The control signal can of course change over time. The control signal time corresponds to time in the resulting sound. Thus, if the control signal jumps from 0 to 5 at time 3, the resulting sound will jump up a musical fourth (5 half-steps) at time 3. This may or may not be time 3 in the source sound.

The code implements VARIABLE-RESAMPLE which takes two parameters:

The function works as follows: First, steps is converted to ratio, which is the speed change expressed as a ratio. E.g. when steps is 12 (an octave), ratio will be 2 (a 2:1 ratio) Second, ratio is integrated to get map. The map is a function from real time to the score. Note that the slope of the map at any time determines the amount of speedup. Finally, SND-COMPOSE is used to map the source sound according to the tempo map. Because SND-COMPOSE is defined to output the sample rate of the map, we coerce the sample rate of map to *sound-srate*.

This function could be improved by adding code to handle stereo inputs. Also, this function should really be implemented using snd-resamplev, which uses a high-quality resampling algorithm. Unfortunately, there a bug in snd-resamplev, so until the bug is fixed, snd-compose actually sounds better.

The resulting sound ends whenever either steps or snd come to an end. To control duration, you may want to make sure that the source sound is much longer than the control function.

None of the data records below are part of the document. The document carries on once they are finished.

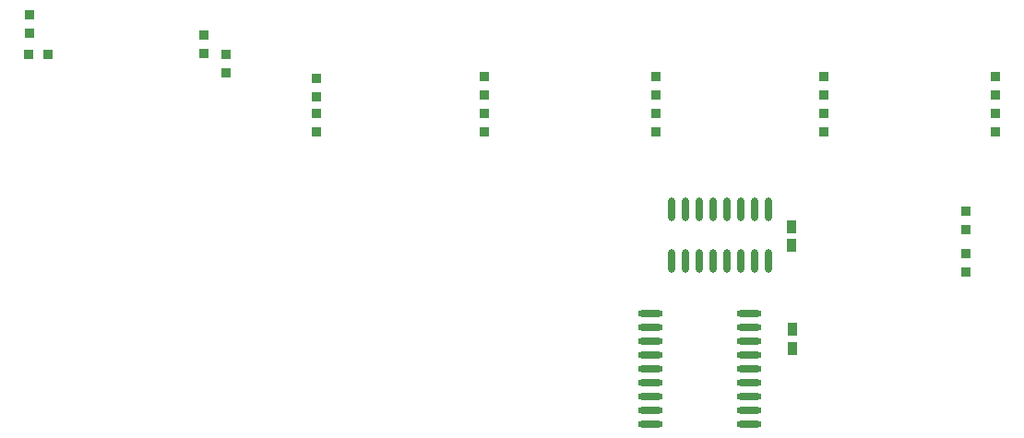
<source format=gtp>
%FSLAX24Y24*%
%MOIN*%
%SFA1B1*%

%IPPOS*%
%AMD10*
4,1,8,-0.017700,0.015000,-0.017700,-0.015000,-0.016000,-0.016700,0.016000,-0.016700,0.017700,-0.015000,0.017700,0.015000,0.016000,0.016700,-0.016000,0.016700,-0.017700,0.015000,0.0*
1,1,0.003400,-0.016000,0.015000*
1,1,0.003400,-0.016000,-0.015000*
1,1,0.003400,0.016000,-0.015000*
1,1,0.003400,0.016000,0.015000*
%
%AMD11*
4,1,8,-0.015000,-0.017700,0.015000,-0.017700,0.016700,-0.016000,0.016700,0.016000,0.015000,0.017700,-0.015000,0.017700,-0.016700,0.016000,-0.016700,-0.016000,-0.015000,-0.017700,0.0*
1,1,0.003400,-0.015000,-0.016000*
1,1,0.003400,0.015000,-0.016000*
1,1,0.003400,0.015000,0.016000*
1,1,0.003400,-0.015000,0.016000*
%
%AMD14*
4,1,8,0.015700,-0.022000,0.015700,0.022000,0.014100,0.023600,-0.014100,0.023600,-0.015700,0.022000,-0.015700,-0.022000,-0.014100,-0.023600,0.014100,-0.023600,0.015700,-0.022000,0.0*
1,1,0.003200,0.014100,-0.022000*
1,1,0.003200,0.014100,0.022000*
1,1,0.003200,-0.014100,0.022000*
1,1,0.003200,-0.014100,-0.022000*
%
G04~CAMADD=10~8~0.0~0.0~335.0~354.0~17.0~0.0~15~0.0~0.0~0.0~0.0~0~0.0~0.0~0.0~0.0~0~0.0~0.0~0.0~90.0~354.0~334.0*
%ADD10D10*%
G04~CAMADD=11~8~0.0~0.0~335.0~354.0~17.0~0.0~15~0.0~0.0~0.0~0.0~0~0.0~0.0~0.0~0.0~0~0.0~0.0~0.0~180.0~334.0~354.0*
%ADD11D11*%
%ADD12O,0.023600X0.086600*%
%ADD13O,0.090600X0.023600*%
G04~CAMADD=14~8~0.0~0.0~472.0~315.0~16.0~0.0~15~0.0~0.0~0.0~0.0~0~0.0~0.0~0.0~0.0~0~0.0~0.0~0.0~270.0~314.0~472.0*
%ADD14D14*%
%LNsourceselection-1*%
%LPD*%
G54D10*
X39961Y8484D03*
Y7815D03*
Y6280D03*
Y6949D03*
X13228Y14136D03*
Y13467D03*
X12441Y14862D03*
Y14193D03*
X6142Y15571D03*
Y14902D03*
X16496Y13287D03*
Y12618D03*
Y12028D03*
Y11358D03*
X22559Y13366D03*
Y12697D03*
Y12028D03*
Y11358D03*
X28780Y13366D03*
Y12697D03*
Y12028D03*
Y11358D03*
X34843Y13366D03*
Y12697D03*
Y12028D03*
Y11358D03*
X41024Y13366D03*
Y12697D03*
Y12028D03*
Y11358D03*
G54D11*
X6122Y14134D03*
X6791D03*
G54D12*
X29352Y6676D03*
X29852D03*
X30352D03*
X30852D03*
X31352D03*
X31852D03*
X32352D03*
X32852D03*
X29352Y8565D03*
X29852D03*
X30352D03*
X30852D03*
X31352D03*
X31852D03*
X32352D03*
X32852D03*
G54D13*
X28563Y4778D03*
Y4278D03*
Y3778D03*
Y3278D03*
Y2778D03*
Y2278D03*
Y1778D03*
Y1278D03*
Y778D03*
X32146Y4778D03*
Y4278D03*
Y3778D03*
Y3278D03*
Y2778D03*
Y2278D03*
Y1778D03*
Y1278D03*
Y778D03*
G54D14*
X33701Y4220D03*
Y3531D03*
X33661Y7237D03*
Y7926D03*
M02*
</source>
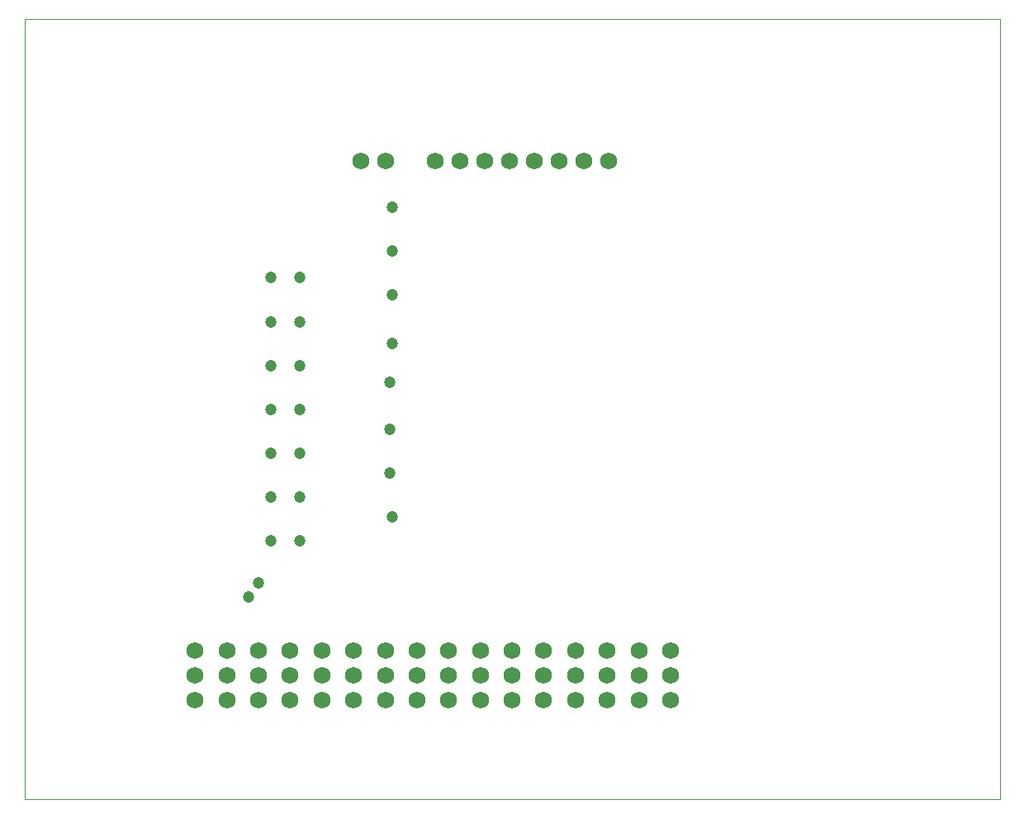
<source format=gbs>
G75*
%MOIN*%
%OFA0B0*%
%FSLAX25Y25*%
%IPPOS*%
%LPD*%
%AMOC8*
5,1,8,0,0,1.08239X$1,22.5*
%
%ADD10C,0.00000*%
%ADD11C,0.06800*%
%ADD12C,0.04737*%
D10*
X0001000Y0001000D02*
X0001000Y0315961D01*
X0394701Y0315961D01*
X0394701Y0001000D01*
X0001000Y0001000D01*
D11*
X0069898Y0041197D03*
X0082693Y0041197D03*
X0082693Y0051197D03*
X0082693Y0061197D03*
X0069898Y0061197D03*
X0069898Y0051197D03*
X0095488Y0051197D03*
X0095488Y0061197D03*
X0108283Y0061197D03*
X0108283Y0051197D03*
X0121079Y0051197D03*
X0121079Y0061197D03*
X0133874Y0061197D03*
X0133874Y0051197D03*
X0133874Y0041197D03*
X0121079Y0041197D03*
X0108283Y0041197D03*
X0095488Y0041197D03*
X0146669Y0041197D03*
X0159465Y0041197D03*
X0172260Y0041197D03*
X0185055Y0041197D03*
X0185055Y0051197D03*
X0185055Y0061197D03*
X0172260Y0061197D03*
X0172260Y0051197D03*
X0159465Y0051197D03*
X0159465Y0061197D03*
X0146669Y0061197D03*
X0146669Y0051197D03*
X0197850Y0051197D03*
X0197850Y0061197D03*
X0210646Y0061197D03*
X0210646Y0051197D03*
X0223441Y0051197D03*
X0223441Y0061197D03*
X0236236Y0061197D03*
X0236236Y0051197D03*
X0249031Y0051197D03*
X0249031Y0061197D03*
X0261827Y0061197D03*
X0261827Y0051197D03*
X0261827Y0041197D03*
X0249031Y0041197D03*
X0236236Y0041197D03*
X0223441Y0041197D03*
X0210646Y0041197D03*
X0197850Y0041197D03*
X0196787Y0258874D03*
X0186787Y0258874D03*
X0176787Y0258874D03*
X0166787Y0258874D03*
X0146787Y0258913D03*
X0136787Y0258913D03*
X0206787Y0258874D03*
X0216787Y0258874D03*
X0226787Y0258874D03*
X0236787Y0258874D03*
D12*
X0149622Y0240173D03*
X0149622Y0222457D03*
X0149622Y0204740D03*
X0149622Y0185055D03*
X0148638Y0169307D03*
X0148638Y0150606D03*
X0148638Y0132890D03*
X0149622Y0115173D03*
X0112220Y0123047D03*
X0100409Y0123047D03*
X0100409Y0105331D03*
X0112220Y0105331D03*
X0095488Y0088598D03*
X0091551Y0082693D03*
X0100409Y0140764D03*
X0112220Y0140764D03*
X0112220Y0158480D03*
X0100409Y0158480D03*
X0100409Y0176197D03*
X0112220Y0176197D03*
X0112220Y0193913D03*
X0100409Y0193913D03*
X0100409Y0211630D03*
X0112220Y0211630D03*
M02*

</source>
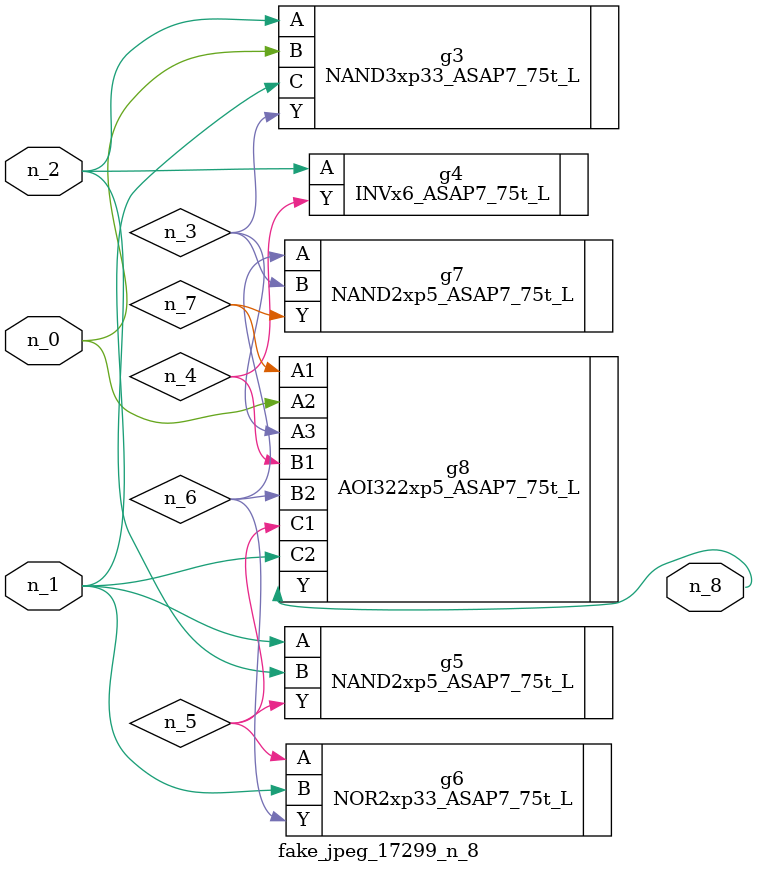
<source format=v>
module fake_jpeg_17299_n_8 (n_0, n_2, n_1, n_8);

input n_0;
input n_2;
input n_1;

output n_8;

wire n_3;
wire n_4;
wire n_6;
wire n_5;
wire n_7;

NAND3xp33_ASAP7_75t_L g3 ( 
.A(n_2),
.B(n_0),
.C(n_1),
.Y(n_3)
);

INVx6_ASAP7_75t_L g4 ( 
.A(n_2),
.Y(n_4)
);

NAND2xp5_ASAP7_75t_L g5 ( 
.A(n_1),
.B(n_2),
.Y(n_5)
);

NOR2xp33_ASAP7_75t_L g6 ( 
.A(n_5),
.B(n_1),
.Y(n_6)
);

NAND2xp5_ASAP7_75t_L g7 ( 
.A(n_6),
.B(n_3),
.Y(n_7)
);

AOI322xp5_ASAP7_75t_L g8 ( 
.A1(n_7),
.A2(n_0),
.A3(n_3),
.B1(n_4),
.B2(n_6),
.C1(n_5),
.C2(n_1),
.Y(n_8)
);


endmodule
</source>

That way, even if you speed it up, it will still last long enough to exhaust the control function, and you know by design how long that is. You can also apply an envelope to the result to trim it to a known length.

So, here finally is the implementation:

(defun variable-resample (steps snd)
  (let ((p1 (/ (log 2.0) 12))  ; p1 helps convert steps to a ratio
        ratio map)
    (setf ratio (s-exp (mult steps p1))) ; pitch ratio
    (setf map (integrate ratio)) ; map from real-time to sound time
    (snd-compose snd (force-srate *sound-srate* map))))
Here is an example: the PWL control function is initially zero (no transposition), but starting at time 1.0, it rises to 2.0 in 0.1s where it remains until time 3.0. The function ends at time 3.0. The sound to be modified in this case is a simple sinusoid with a duration of 8. In this case, the PWL function finishes at 3.0s, well before the OSC sound comes to an end.
(play
       (variable-resample (pwl 1.0 0.0 1.1 2.0 3.0 2.0 3.0) (osc c4 8.0)))
Note that you can replace (osc c4 8.0) with any sound, including one read from a sound file using S-READ.